(Stored data entries)
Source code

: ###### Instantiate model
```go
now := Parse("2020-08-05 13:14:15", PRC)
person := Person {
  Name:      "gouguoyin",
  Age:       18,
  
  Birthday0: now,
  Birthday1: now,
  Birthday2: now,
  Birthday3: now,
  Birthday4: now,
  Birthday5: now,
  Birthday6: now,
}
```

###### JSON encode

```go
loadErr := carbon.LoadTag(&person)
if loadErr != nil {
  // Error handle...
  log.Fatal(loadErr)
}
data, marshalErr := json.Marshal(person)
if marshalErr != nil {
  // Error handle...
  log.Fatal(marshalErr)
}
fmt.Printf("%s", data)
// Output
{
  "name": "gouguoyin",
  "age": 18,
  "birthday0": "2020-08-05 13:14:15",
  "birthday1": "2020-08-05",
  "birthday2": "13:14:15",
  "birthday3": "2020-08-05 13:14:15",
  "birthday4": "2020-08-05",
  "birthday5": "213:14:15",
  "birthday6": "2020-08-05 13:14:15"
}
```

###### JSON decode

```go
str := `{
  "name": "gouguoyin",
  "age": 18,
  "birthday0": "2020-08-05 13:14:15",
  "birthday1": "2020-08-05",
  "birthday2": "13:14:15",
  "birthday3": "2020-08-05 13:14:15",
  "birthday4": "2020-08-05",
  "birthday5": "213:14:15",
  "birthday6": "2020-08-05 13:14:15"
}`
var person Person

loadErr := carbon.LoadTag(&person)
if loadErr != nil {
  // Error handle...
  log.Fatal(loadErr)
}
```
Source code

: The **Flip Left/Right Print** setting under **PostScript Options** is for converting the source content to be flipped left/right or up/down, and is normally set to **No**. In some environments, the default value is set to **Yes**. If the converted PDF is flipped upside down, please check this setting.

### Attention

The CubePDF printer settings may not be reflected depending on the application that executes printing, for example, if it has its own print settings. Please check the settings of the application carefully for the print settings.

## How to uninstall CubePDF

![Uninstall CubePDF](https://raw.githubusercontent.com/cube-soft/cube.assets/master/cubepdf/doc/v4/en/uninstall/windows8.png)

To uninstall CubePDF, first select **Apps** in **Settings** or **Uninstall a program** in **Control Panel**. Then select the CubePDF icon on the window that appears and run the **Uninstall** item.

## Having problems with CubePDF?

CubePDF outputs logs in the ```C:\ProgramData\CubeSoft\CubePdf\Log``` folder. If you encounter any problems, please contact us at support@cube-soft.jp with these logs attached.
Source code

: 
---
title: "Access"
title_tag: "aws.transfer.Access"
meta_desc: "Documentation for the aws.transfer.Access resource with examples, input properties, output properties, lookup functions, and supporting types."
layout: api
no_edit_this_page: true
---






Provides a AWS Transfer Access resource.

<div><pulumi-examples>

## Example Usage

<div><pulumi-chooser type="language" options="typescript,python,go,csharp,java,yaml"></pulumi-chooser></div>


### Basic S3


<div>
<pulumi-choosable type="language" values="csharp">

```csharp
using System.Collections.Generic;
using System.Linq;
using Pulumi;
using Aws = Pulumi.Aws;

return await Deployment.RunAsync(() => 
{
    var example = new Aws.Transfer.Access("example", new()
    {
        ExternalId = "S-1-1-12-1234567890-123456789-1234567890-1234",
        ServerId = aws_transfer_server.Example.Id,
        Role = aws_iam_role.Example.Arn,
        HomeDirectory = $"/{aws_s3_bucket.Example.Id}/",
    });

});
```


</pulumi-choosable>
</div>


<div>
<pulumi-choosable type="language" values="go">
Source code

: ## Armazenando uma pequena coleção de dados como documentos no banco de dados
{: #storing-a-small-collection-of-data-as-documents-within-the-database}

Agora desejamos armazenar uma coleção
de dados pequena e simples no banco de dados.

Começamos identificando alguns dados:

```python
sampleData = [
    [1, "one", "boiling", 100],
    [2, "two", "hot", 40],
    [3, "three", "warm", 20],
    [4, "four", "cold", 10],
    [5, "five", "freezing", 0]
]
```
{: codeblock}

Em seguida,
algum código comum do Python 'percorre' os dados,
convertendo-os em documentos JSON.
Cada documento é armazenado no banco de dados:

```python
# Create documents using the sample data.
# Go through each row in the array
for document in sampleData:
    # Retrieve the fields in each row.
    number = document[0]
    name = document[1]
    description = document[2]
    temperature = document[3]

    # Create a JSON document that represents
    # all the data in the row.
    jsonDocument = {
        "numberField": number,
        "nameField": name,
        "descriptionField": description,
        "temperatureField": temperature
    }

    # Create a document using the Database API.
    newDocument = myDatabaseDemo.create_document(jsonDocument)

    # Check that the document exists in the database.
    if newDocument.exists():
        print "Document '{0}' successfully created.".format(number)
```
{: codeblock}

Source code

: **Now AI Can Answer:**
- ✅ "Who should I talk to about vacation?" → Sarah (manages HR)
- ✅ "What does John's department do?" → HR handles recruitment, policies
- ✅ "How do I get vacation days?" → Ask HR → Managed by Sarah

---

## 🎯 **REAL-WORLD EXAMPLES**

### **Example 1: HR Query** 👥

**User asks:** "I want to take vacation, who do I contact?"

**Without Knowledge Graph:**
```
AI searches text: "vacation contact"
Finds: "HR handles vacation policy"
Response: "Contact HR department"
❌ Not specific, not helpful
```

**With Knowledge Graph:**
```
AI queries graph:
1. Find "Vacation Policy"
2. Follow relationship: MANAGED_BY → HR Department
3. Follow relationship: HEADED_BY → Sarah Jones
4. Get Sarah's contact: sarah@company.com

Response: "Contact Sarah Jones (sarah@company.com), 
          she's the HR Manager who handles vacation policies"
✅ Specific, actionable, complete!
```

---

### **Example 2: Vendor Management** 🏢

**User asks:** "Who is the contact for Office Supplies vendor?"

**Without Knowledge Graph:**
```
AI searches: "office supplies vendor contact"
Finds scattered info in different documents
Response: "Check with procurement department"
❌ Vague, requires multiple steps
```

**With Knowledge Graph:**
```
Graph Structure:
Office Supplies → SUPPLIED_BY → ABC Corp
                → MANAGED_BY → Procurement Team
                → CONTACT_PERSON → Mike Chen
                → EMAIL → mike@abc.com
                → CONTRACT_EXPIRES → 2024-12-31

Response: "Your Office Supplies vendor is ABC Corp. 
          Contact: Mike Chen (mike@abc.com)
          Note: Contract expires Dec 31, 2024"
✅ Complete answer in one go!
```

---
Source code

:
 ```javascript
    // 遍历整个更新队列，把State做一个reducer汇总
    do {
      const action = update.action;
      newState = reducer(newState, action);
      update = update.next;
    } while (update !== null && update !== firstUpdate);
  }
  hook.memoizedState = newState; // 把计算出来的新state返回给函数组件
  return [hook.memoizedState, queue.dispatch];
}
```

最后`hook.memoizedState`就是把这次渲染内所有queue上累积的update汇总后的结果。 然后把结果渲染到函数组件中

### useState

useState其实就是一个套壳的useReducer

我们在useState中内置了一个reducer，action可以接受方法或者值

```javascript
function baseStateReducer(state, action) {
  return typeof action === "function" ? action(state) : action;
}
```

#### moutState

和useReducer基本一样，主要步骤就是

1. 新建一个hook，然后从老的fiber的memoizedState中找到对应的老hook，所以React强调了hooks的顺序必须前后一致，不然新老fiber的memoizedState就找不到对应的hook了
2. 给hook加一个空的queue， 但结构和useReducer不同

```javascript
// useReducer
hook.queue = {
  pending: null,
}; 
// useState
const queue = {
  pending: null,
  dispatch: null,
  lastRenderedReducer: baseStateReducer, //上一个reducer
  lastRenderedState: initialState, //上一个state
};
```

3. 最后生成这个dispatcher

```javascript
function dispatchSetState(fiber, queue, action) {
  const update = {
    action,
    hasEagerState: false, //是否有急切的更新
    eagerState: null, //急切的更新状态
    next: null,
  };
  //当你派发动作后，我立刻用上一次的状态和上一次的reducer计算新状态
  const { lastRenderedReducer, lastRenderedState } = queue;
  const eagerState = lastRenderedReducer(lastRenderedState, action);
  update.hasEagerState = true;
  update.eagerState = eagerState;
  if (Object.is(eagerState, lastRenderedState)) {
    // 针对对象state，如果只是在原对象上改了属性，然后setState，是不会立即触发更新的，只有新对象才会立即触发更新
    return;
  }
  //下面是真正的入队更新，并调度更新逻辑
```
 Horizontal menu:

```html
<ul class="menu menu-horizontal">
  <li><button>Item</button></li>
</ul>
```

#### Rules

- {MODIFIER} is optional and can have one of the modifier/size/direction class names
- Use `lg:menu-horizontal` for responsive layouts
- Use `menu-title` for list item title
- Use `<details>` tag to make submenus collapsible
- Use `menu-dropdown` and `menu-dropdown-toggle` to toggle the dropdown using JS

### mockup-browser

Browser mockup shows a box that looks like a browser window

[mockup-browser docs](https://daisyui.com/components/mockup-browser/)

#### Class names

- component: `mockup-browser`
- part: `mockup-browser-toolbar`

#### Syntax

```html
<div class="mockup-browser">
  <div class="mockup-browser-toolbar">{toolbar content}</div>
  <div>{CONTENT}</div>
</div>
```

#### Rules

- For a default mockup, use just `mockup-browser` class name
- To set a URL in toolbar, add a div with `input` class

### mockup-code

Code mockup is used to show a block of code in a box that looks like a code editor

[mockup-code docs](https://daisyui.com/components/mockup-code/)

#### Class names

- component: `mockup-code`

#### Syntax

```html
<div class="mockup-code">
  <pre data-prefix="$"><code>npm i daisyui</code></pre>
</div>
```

What you should do | What the answer needs is every line from the data above with "values" in it.

Your solution |
<pulumi-choosable type="language" values="csharp">
<pulumi-choosable type="language" values="go">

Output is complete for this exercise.